We theoretically study superconducting islands based on semiconductor-nanowire Josephson junctions and take into account the presence of subgap quasiparticle excitations in the spectrum of the junction. Our method extends the standard model Hamiltonian for a superconducting charge qubit and replaces the Josephson potential by the Bogoliubov-de Gennes Hamiltonian of the nanowire junction, projected onto the relevant low-energy subgap subspace. This allows us to fully incorporate the coherent dynamics of subgap levels in the junction. The combined effect of spin-orbit coupling and Zeeman energy in the nanowires forming the junction triggers a topological transition, where the subgap levels evolve from finite-energy Andreev bound states into near-zero-energy Majorana bound states.
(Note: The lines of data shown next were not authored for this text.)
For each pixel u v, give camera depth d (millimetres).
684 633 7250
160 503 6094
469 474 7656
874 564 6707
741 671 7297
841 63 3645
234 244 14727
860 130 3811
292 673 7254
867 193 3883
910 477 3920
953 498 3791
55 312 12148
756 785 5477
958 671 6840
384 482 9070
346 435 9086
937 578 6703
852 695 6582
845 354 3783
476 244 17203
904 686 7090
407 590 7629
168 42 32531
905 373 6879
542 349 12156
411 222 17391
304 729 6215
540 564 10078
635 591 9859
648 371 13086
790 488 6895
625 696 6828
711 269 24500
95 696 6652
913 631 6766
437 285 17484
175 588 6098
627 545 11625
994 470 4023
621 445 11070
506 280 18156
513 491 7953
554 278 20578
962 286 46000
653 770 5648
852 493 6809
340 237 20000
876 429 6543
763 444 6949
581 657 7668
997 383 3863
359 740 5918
The interplay between the microscopic energy scales governing the nanowire junction (the Josephson energy, the Majorana coupling, and the Majorana energy splitting), with the charging energy of the superconducting island, gives rise to a great variety of physical regimes. Based on this interplay of different energy scales, we fully characterize the microwave response of the junction, from the Cooper pair box to the transmon regimes, and show how the presence of Majoranas can be detected through distinct spectroscopic features. In split-junction geometries, the plasma mode couples to the phase-dispersing subgap levels resulting from Majorana hybridization via a Jaynes-Cummings-like interaction. As a consequence of this interaction, higher order plasma excitations in the junction inherit Majorana properties, including the 4 pi effect.